Can you continue the passage on product leadership, compasses, and directions, picking up right after its final sentence?

Page:
◇ ◇ ◇

What fascinated me most was the distinction between reactive leadership (driven by problems, fears, and external validation) and creative leadership (guided by purpose, vision, and internal values). In product management, we often default to reactive leadership—responding to market threats, fixing problems, meeting deadlines—without realizing how this limits our teams' potential.

As I contemplated this model, something clicked for me.

The best product leaders I know don't operate primarily in the action quadrant—telling people what to do and where to go. They operate in the creative and relational spaces—illuminating possibilities and building the psychological infrastructure for teams to excel.

They don't give directions. They give compasses.

Think about the difference. A direction tells you where to go, but a compass helps you orient yourself in any landscape. A direction becomes outdated as soon as the terrain changes, but a compass remains useful regardless of where you find yourself.

In a VUCA world (Volatile, Uncertain, Complex, Ambiguous), direction-setting leadership is a liability. By the time your team follows your carefully plotted course, the landscape has already shifted. The market has evolved, user needs have changed, and that brilliant vision you were so confident about? It's already obsolete.

◇ ◇ ◇

Dataset extract:
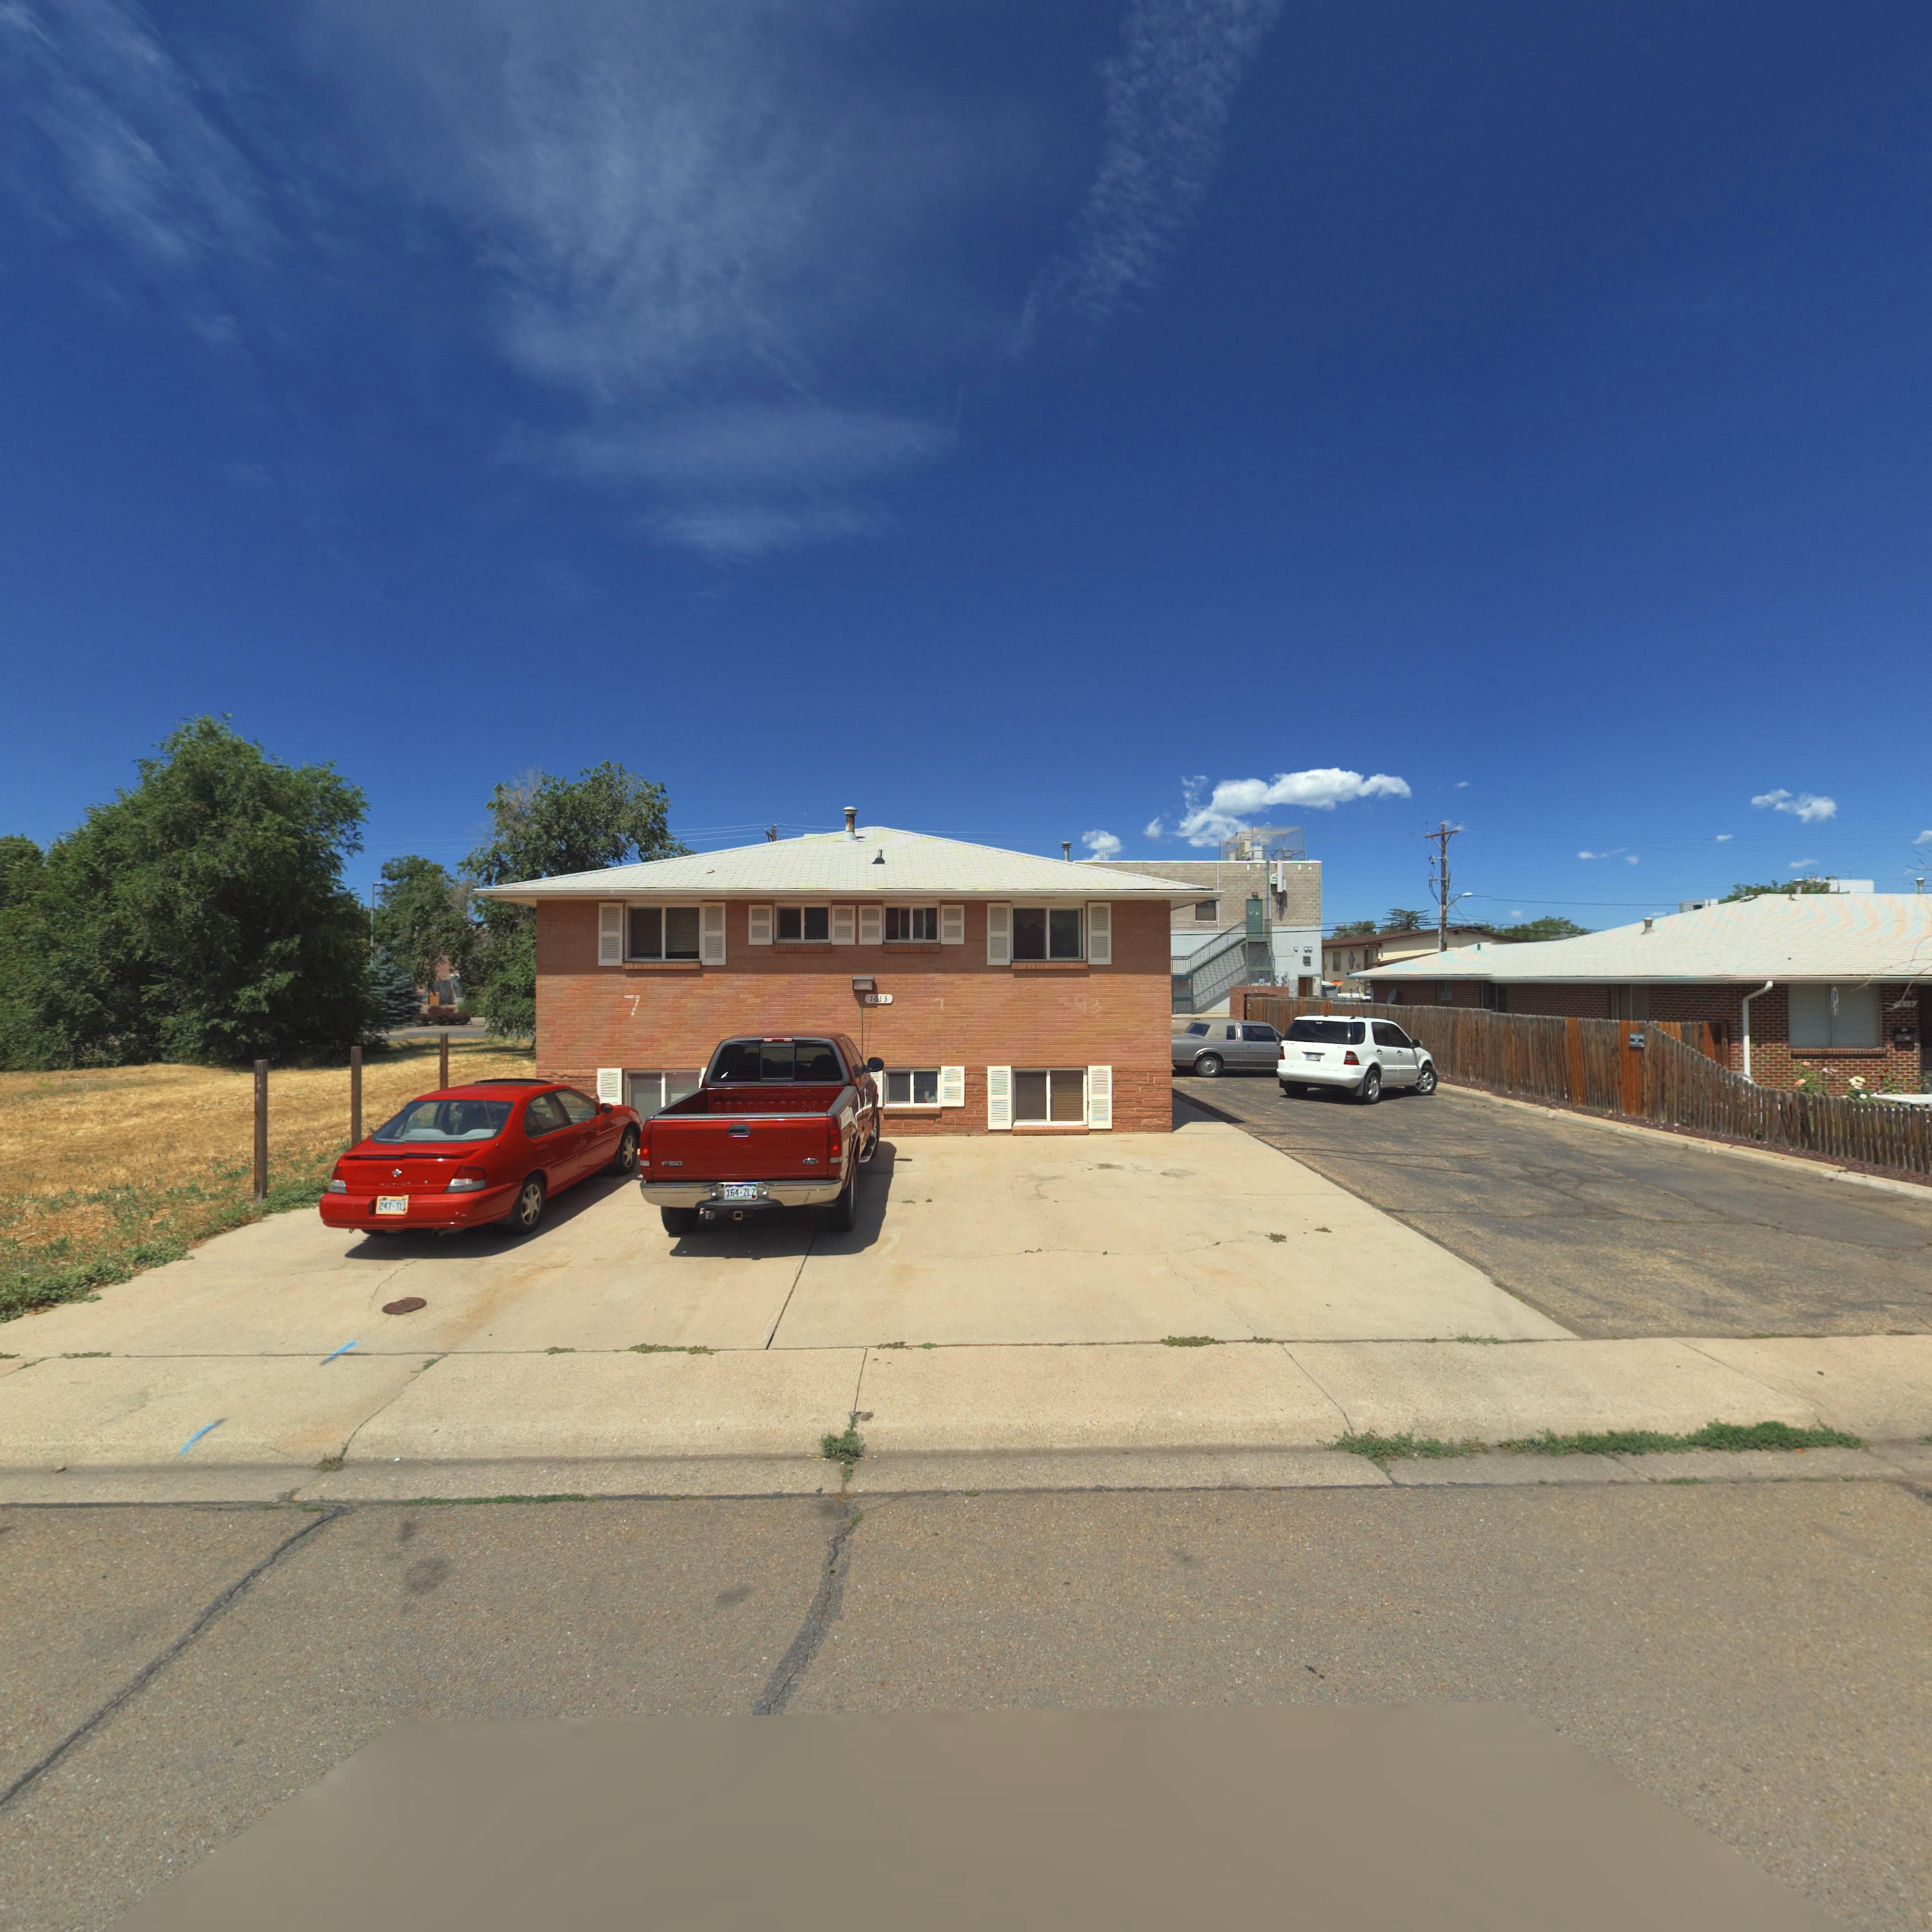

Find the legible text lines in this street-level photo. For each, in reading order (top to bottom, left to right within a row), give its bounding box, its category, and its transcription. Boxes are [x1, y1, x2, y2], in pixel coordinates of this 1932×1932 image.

◇ ◇ ◇

Result below:
But a compass—a clear set of principles, values, and frameworks that help teams navigate complexity—that never goes out of date. It empowers teams to respond to change in real-time, without waiting for new directions from above.

This is where the illumination metaphor becomes powerful. The best product leaders I know don't shine the spotlight on themselves; they hold the light so the team can see the landscape more clearly. They don't say, "Follow me!" They say, "What do you see, and where do you think we should go?"

And here's the really fascinating part: research from the field of complexity science shows that this approach doesn't just feel better—it produces measurably better results. Complex adaptive systems (like product teams) perform optimally when they operate with simple guiding principles rather than detailed instructions. When teams have autonomy within clear boundaries, they demonstrate greater resilience, faster adaptation, and more innovative problem-solving.

As Amy Edmondson puts it: "In complex, uncertain situations, leadership is not about knowing the answer. It's about creating the conditions for others to discover the answers."

The Science of Collective Intelligence

Let's get scientific for a minute, because the research here is mind-blowing.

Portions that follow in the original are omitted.